Government data is often difficult to use, though, either because it’s tough to find online and not regularly updated or because it’s presented in a format that’s inscrutable for most citizen editors.

The Wikimedia Foundation is also developing the project Wikidata, a repository of structured data sets, some of which can be digitally linked to content in Wikipedia articles. That way, for instance, when new Census Bureau data comes out, a single edit in Wikidata about the population of Los Angeles could automatically change that figure in hundreds of Wikipedia articles.

In addition to making basic data sets available, Walsh urged the government to put more of its non-digital holdings online, such as historical documents held by the National Archives, the Smithsonian Institution and the Library of Congress.

“The more free stuff there is the better we can bring it to the world,” he said.

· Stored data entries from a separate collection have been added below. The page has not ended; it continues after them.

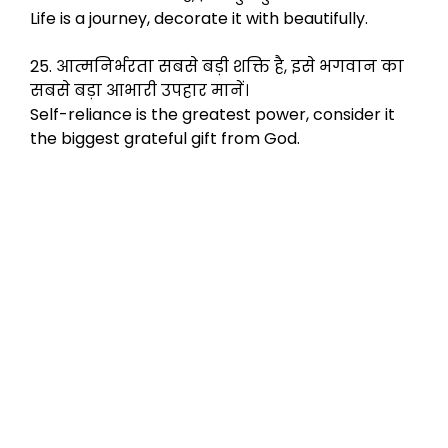
Life is a journey, decorate it with beautifully.
25. आत्मनिर्भरता सबसे बड़ी शक्ति है, इसे भगवान का
सबसे बड़ा आभारी उपहार मानें।
Self-reliance is the greatest power, consider it
the biggest grateful gift from God.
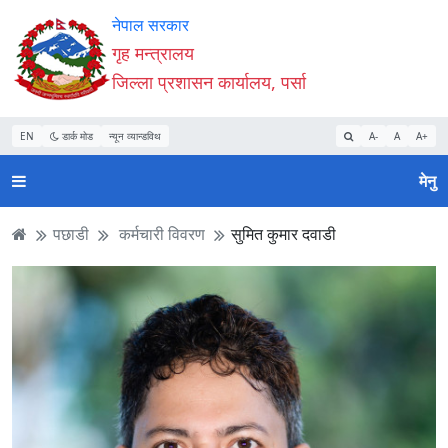
Accessibility
मुख्य
मुख्य
वेबसाइट
नेपाल सरकार
Mode
सामाग्री
नेभिगेसन
खोजमा
गृह मन्त्रालय
सुरु
पढ्नुहाेस्
पढ्नुहाेस्
जानुहोस्
जिल्ला प्रशासन कार्यालय, पर्सा
गर्नुहोस्
EN
डार्क मोड
न्यून व्यान्डविथ
A-
A
A+
मेनु
पछाडी
कर्मचारी विवरण
सुमित कुमार दवाडी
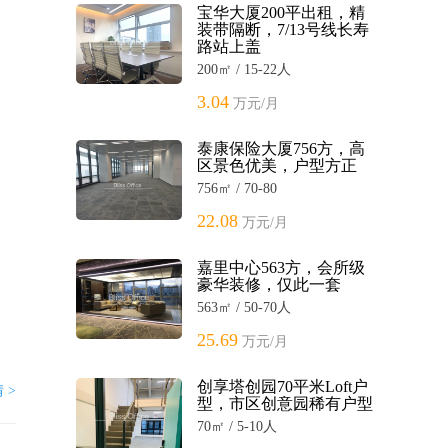
宝华大厦200平出租，精
装带隔断，7/13号线长寿
路站上盖
200㎡ / 15-22人
3.04
万元/月
泰康保险大厦756方，高
区景色优美，户型方正
756㎡ / 70-80
22.08
万元/月
嘉里中心563方，会所级
豪华装修，仅此一套
563㎡ / 50-70人
25.69
万元/月
创享塔创园70平米Loft户
 >
型，市区创意园稀有户型
70㎡ / 5-10人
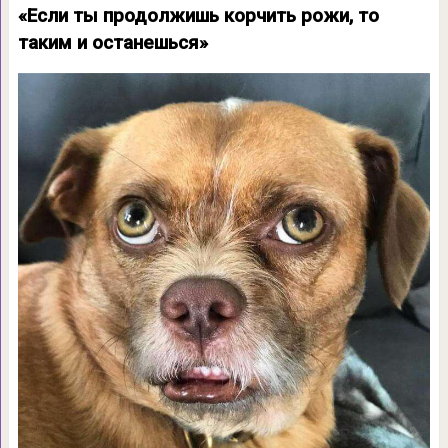
«Если ты продолжишь корчить рожи, то
таким и останешься»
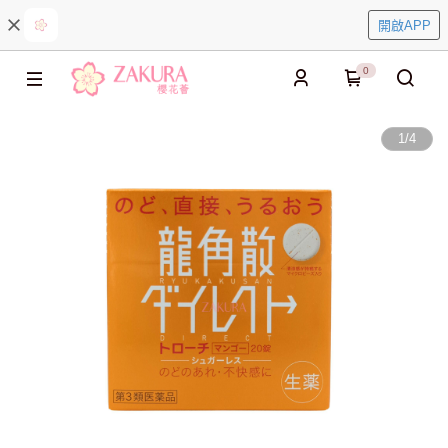
開啟APP
0
1
/
4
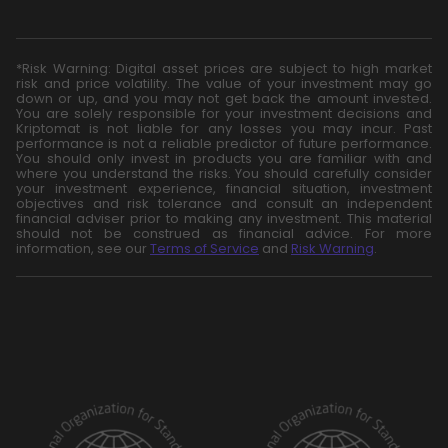
*Risk Warning: Digital asset prices are subject to high market
risk and price volatility. The value of your investment may go
down or up, and you may not get back the amount invested.
You are solely responsible for your investment decisions and
Kriptomat is not liable for any losses you may incur. Past
performance is not a reliable predictor of future performance.
You should only invest in products you are familiar with and
where you understand the risks. You should carefully consider
your investment experience, financial situation, investment
objectives and risk tolerance and consult an independent
financial adviser prior to making any investment. This material
should not be construed as financial advice. For more
information, see our
Terms of Service
and
Risk Warning
.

Guidance from the government

Nextgov also asked the digital team at the General Services Administration about guidance for federal employees editing Wikipedia. Here’s what they had to say:

“As a collaboratively written platform, Wikipedia operates in the same manner as many social media sites. In that regard, the same federal agency policies that employees follow for Facebook, Twitter, etc., also apply to their use of Wikipedia.

“Wikipedia has well established policies and recommendations to keep content in line with its five pillars built on the ideas of neutrality, openness, civility and flexibility.  Government users should be transparent and open in providing and editing content in line with these five pillars. 

“Wikipedia strongly discourages users and organizations from adding or editing content about themselves.  Even with the best of intentions, self-editing can be perceived negatively.  Since Wikipedia follows the encyclopedia model to have verifiable supporting sources, a best practice recommendation for federal contributors is to focus on their own agency Web content and to rely on Wikipedia’s established editing process for verification.”